Group Structure of Wilson Loops in 2D Models with 2- and 4-Band Energy Spectra

TL;DR

This paper investigates the non-Abelian gauge structure of Wilson loops in 2D tight-binding models with 2- and 4-band spectra, revealing their group structure by analyzing Berry curvature singularities and employing the non-Abelian Stokes theorem.

Contribution

It introduces a novel approach to study Wilson loops in multiband 2D models by leveraging the singularities of Berry curvature and the non-Abelian Stokes theorem, simplifying the analysis.

Findings

Wilson loops form specific group structures in 2D models.

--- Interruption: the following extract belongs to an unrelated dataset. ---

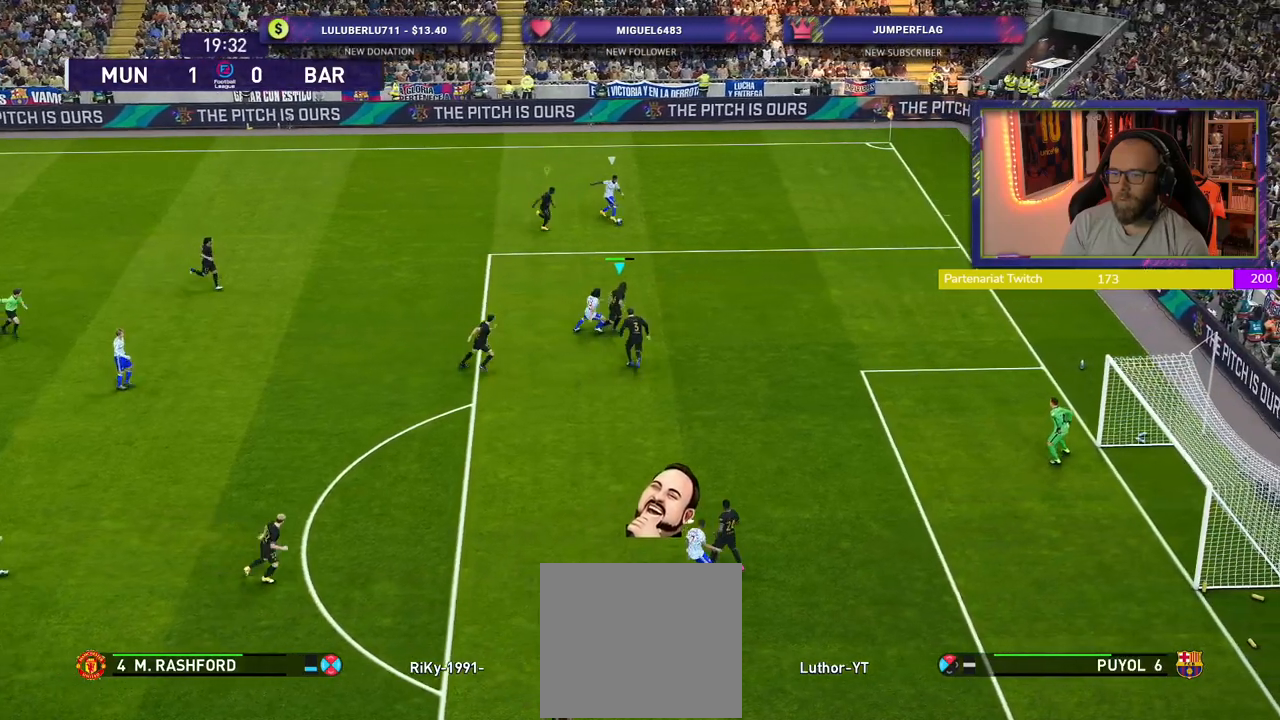
{"buttons": ["R2"], "left_stick": "up-right", "right_stick": "center", "events": [[500, "left_stick", "up-right"]]}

Berry curvature is singular at isolated points in the Brillouin zone.

The approach simplifies the study of Wilson loops without path ordering.

Abstract

We consider a tight-binding model defined by a matrix Hamiltonian over 2D Brillouin zone. Multiband energy spectrum gives rise to a non-Abelian gauge structure set by the Berry connections. The corresponding curvature $F_{\mu\nu}$ vanishes throughout the Brillouin zone except an isolated points where $F_{\mu\nu}$ is singular. Combining the singular behaviour of $F_{\mu\nu}$ with non-Abelian Stokes theorem allows to avoid the path ordering procedure in studying the structure of Wilson loops. 2D models with 2-band and 4-band energy spectra are considered as a demonstrative examples and the group structure of the corresponding Wilson loops is revealed.